New Mexico has large tracts of sparsely populated areas or rural communities without a thick supply of medical providers and that often means hospitals pick up the slack, Jeff Dye of the New Mexico Hospital Association, told the group.
“Indigent care is not going away,” Dye told the group, by which he meant not everyone eligible for insurance will get covered.
And that meant that ‘uncompensated care’ wasn’t going away, either. Uncompensated care is where hospitals, as providers of last resort, provide services for which they aren’t paid.
In 2006, the hospital association estimated that “unreimbursed cost to New Mexico’s Hospitals just for treating people without insurance topped $384 million.”

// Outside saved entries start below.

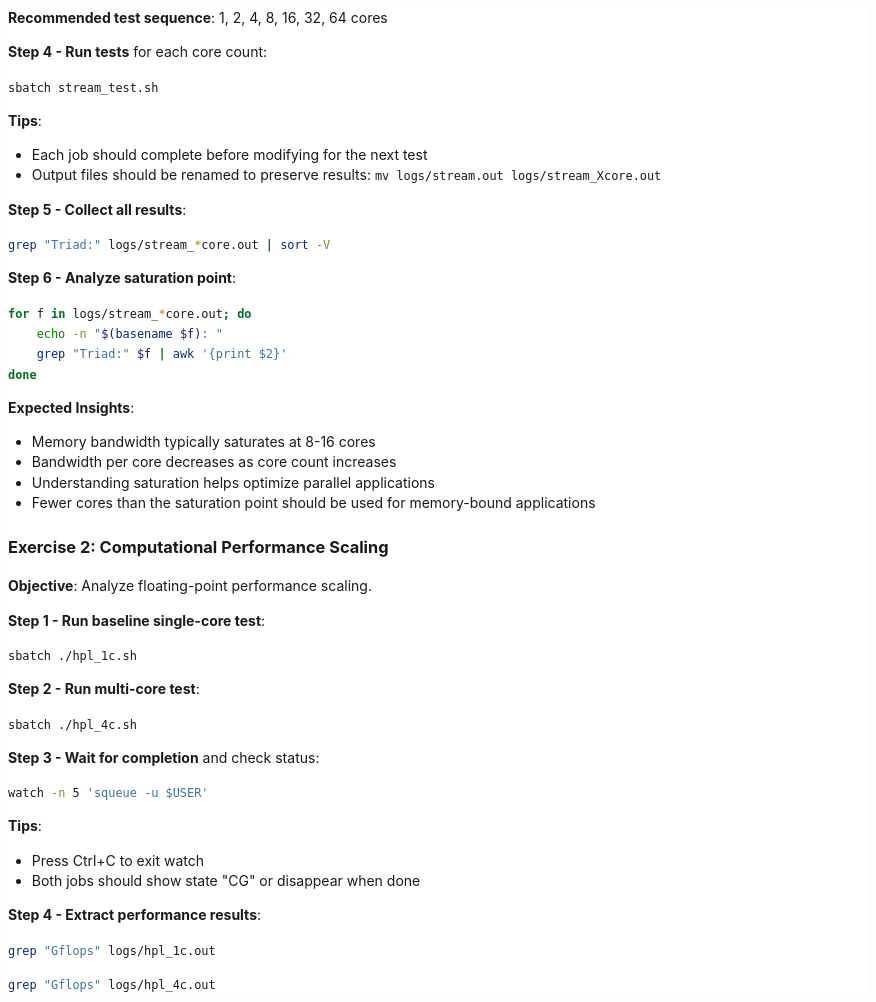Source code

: **Recommended test sequence**: 1, 2, 4, 8, 16, 32, 64 cores

**Step 4 - Run tests** for each core count:
```bash
sbatch stream_test.sh
```
**Tips**:
- Each job should complete before modifying for the next test
- Output files should be renamed to preserve results: `mv logs/stream.out logs/stream_Xcore.out`

**Step 5 - Collect all results**:
```bash
grep "Triad:" logs/stream_*core.out | sort -V
```

**Step 6 - Analyze saturation point**:
```bash
for f in logs/stream_*core.out; do 
    echo -n "$(basename $f): "
    grep "Triad:" $f | awk '{print $2}'
done
```

**Expected Insights**:
- Memory bandwidth typically saturates at 8-16 cores
- Bandwidth per core decreases as core count increases
- Understanding saturation helps optimize parallel applications
- Fewer cores than the saturation point should be used for memory-bound applications

### Exercise 2: Computational Performance Scaling

**Objective**: Analyze floating-point performance scaling.

**Step 1 - Run baseline single-core test**:
```bash
sbatch ./hpl_1c.sh
```

**Step 2 - Run multi-core test**:
```bash
sbatch ./hpl_4c.sh
```

**Step 3 - Wait for completion** and check status:
```bash
watch -n 5 'squeue -u $USER'
```
**Tips**: 
- Press Ctrl+C to exit watch
- Both jobs should show state "CG" or disappear when done

**Step 4 - Extract performance results**:
```bash
grep "Gflops" logs/hpl_1c.out
```
```bash
grep "Gflops" logs/hpl_4c.out
```
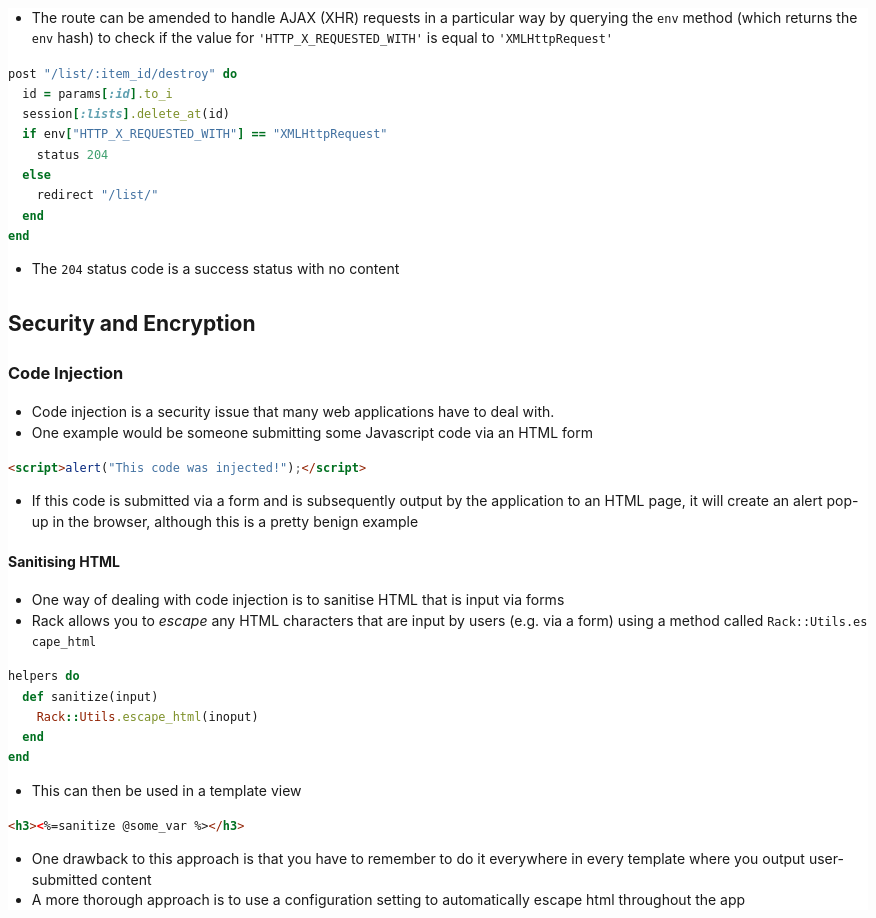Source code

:   * The route can be amended to handle AJAX (XHR) requests in a particular way by querying the `env` method (which returns the `env` hash) to check if the value for `'HTTP_X_REQUESTED_WITH'` is equal to `'XMLHttpRequest'`

```ruby
post "/list/:item_id/destroy" do
  id = params[:id].to_i
  session[:lists].delete_at(id)
  if env["HTTP_X_REQUESTED_WITH"] == "XMLHttpRequest"
    status 204
  else
    redirect "/list/"
  end
end
```

  * The `204` status code is a success status with no content

<a name="security"></a>
## Security and Encryption

### Code Injection

  * Code injection is a security issue that many web applications have to deal with.
  * One example would be someone submitting some Javascript code via an HTML form

```html
<script>alert("This code was injected!");</script>
```
  
  * If this code is submitted via a form and is subsequently output by the application to an HTML page, it will create an alert pop-up in the browser, although this is a pretty benign example

#### Sanitising HTML

  * One way of dealing with code injection is to sanitise HTML that is input via forms
  * Rack allows you to *escape* any HTML characters that are input by users (e.g. via a form) using a method called `Rack::Utils.escape_html`

```ruby
helpers do
  def sanitize(input)
    Rack::Utils.escape_html(inoput)
  end
end
```

  * This can then be used in a template view

```html
<h3><%=sanitize @some_var %></h3>
```

  * One drawback to this approach is that you have to remember to do it everywhere in every template where you output user-submitted content
  * A more thorough approach is to use a configuration setting to automatically escape html throughout the app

The new law, in fact, exempts several categories of individuals, including Native Americans, from the mandate that requires Americans to have health insurance, although they have the option of choosing to become insured.
Agencies will have to collaborate on creating a health insurance exchange
The group didn’t tarry long on the state’s ability to absorb its uninsured population, but moved at a brisk pace Thursday, tackling issues big and small in a dizzying mix of arcane policy questions and concerns about how all the changes will affect New Mexicans.
The group must submit to Gov. Bill Richardson by July recommendations on what the state must do to prepare for the new federal law, which amps up the pressure on cabinet secretaries and their staffs to make sense of a law that most experts are still digesting.
“Obviously we are not going to talk about every thing in this act. First of all we don’t understand it,” Katie Falls, secretary of the state’s Human Services Department, joked – sort of – to the group.
Among the biggest tasks New Mexico will confront is the formation of a health insurance exchange at the state level by 2014. A place where people can go to purchase health care coverage, it is at the center of the new health care law.
But first state agencies have to figure out how to work together on myriad interconnected issues, like who is eligible for Medicaid, the government’s low-income health insurance program. Those on Medicaid won’t need to use the exchange, Falls said.
Group members also talked about the importance of keeping each other’s agency informed of funding opportunities through federal grants under the new law. And they discussed briefly the importance of identifying what changes to state law will be needed to meet new requirements in the federal law.
For example, the new federal law will penalize large companies – those with more than 50 employees – that don’t offer health coverage to their workforce or if authorities find that at least one of its employees receives a tax credit to help pay premiums to purchase a health insurance policy.
“Who’s your enforcement?” asked Clyde DeMersseman, general counsel for the state Department of Workforce Solutions. “What is the legislation we might need to in order to comply with these requirements.”
“I assume it’ll be Tax and Rev,” Falls interjected, referring to New Mexico Department of Taxation and Revenue.
“Or Workforce Solutions,” Marilyn Hill, deputy secretary at Tax and Rev, quickly jumped in.
“We’ll need a legislative change,” DeMersseman said.
There were also more practical questions Thursday.
“We’re on a verge of a change in administration and we need point people who will still be around” after the election, said Michael Spanier, the secretary of the New Mexico Department of Aging and Long Term Care.
Spanier was referring to people who would still be in their positions after this year’s election gives New Mexico a new governor.
“We’re talking 2014,” Spanier said, referring to the date when many provisions in the new law go into effect.
Cabinet secretaries and their deputies are political appointees and serve at the governor’s pleasure, as opposed to classified employees, who serve in non-political jobs and aren’t vulnerable to being fired without cause.
“We want someone who is classified,” an unidentified person said to knowing laughter in the room.